Ringers #879, created by the artist Dmitri Cherniak and minted on Art Blocks seven months ago, has been purchased via a secondary market transaction on OpenSea for 1800 ETH(roughly $5.8 million at current prices).
The buyer was Three Arrows Capital, a cryptocurrency investment firm. The Singapore-based company has amassed a considerable stash of Art Blocks NFTs this year, including no less than ten items from generative artist Tyler Hobbs’s ‘Fidenza’ collection – for which it paid up to 320 ether (just over $1 million) apiece. But this latest purchase is by some way the most Three Arrows Capital has splashed on an NFT.

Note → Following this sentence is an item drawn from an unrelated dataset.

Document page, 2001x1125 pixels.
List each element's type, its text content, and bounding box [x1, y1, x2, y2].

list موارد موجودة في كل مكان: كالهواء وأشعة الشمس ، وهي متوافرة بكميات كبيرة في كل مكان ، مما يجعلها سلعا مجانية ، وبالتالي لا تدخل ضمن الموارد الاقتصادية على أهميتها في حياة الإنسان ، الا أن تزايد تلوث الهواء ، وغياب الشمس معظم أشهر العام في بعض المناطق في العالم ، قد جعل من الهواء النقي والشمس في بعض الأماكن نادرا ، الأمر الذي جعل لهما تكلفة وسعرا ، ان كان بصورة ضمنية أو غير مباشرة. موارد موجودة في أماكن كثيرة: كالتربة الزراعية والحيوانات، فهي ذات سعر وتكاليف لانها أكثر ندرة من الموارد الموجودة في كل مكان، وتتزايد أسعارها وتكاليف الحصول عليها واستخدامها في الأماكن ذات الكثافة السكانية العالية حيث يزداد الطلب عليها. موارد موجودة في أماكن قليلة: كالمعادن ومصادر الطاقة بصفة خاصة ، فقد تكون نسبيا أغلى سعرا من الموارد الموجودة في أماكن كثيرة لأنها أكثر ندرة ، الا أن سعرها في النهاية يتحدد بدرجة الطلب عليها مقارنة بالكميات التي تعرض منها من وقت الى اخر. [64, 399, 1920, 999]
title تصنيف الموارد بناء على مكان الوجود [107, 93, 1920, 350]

“We believe we are at the forefront of a multi-decade generative art movement, being ushered in by Art Blocks, and we think the best way to gain exposure to this trend is by collecting the defining pieces from the highest regarded sets such as Ringers, Fidenzas, Archetypes, and Subscapes,” said Zhu Su, CEO of Three Arrows Capital.
Shortly after the purchase, Cherniak tweeted: ‘Good day at the JPEG factory.’
The deal is the largest sum spent on an Art Blocks piece to date, the previous record standing at 1000 ether (or around $2.6 million). It is also more than three times the last highest sale price – 500 ether (or $1.6 million) – of a single piece in the Ringers collection.
The transaction comes amid a resurgent market for NFTs. Interest in the digital collectibles market had waned after a short-lived boom early in 2021 but has rebounded to hit all-time highs in trading volume and activity over the summer, as shown by The Block’s data dashboard.
Art Blocks has been taking full advantage, currently sitting above all other collections in seven-day trading volume, according to data collected by CoinMarketCap. CEO Erick Calderon has recently moved to introduce measures to slow down the pace at which speculators are snapping up art from the platform.
“Now every time we release something it feels like this drop because it just sells out instantly,” he said in a recent interview. “That’s not the goal. It’s a little crazy.”